** RECORDS TO PROCESS follows **

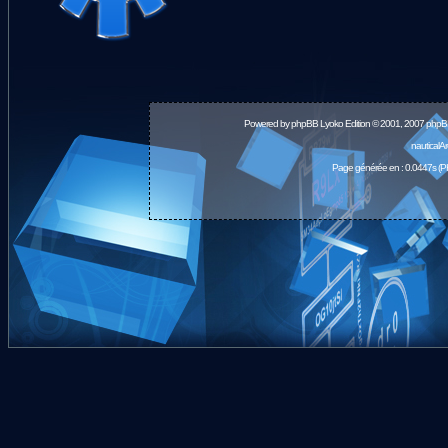
Powered by
phpBB
Lyoko Edition © 2001, 2007 phpB
nauticalA
Page générée en : 0.0447s (P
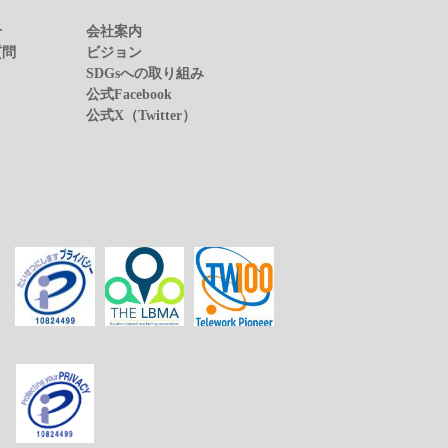
せ
会社案内
質問
ビジョン
SDGsへの取り組み
公式Facebook
公式X（Twitter）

** End of RECORDS TO PROCESS **

## WORK INSTRUCTIONS
Repeat all of the material above exactly, leaving out pictures.

## SOLUTION BELOW
Powered by
phpBB
Lyoko Edition © 2001, 2007 phpB
nauticalA
Page générée en : 0.0447s (P
せ
会社案内
質問
ビジョン
SDGsへの取り組み
公式Facebook
公式X（Twitter）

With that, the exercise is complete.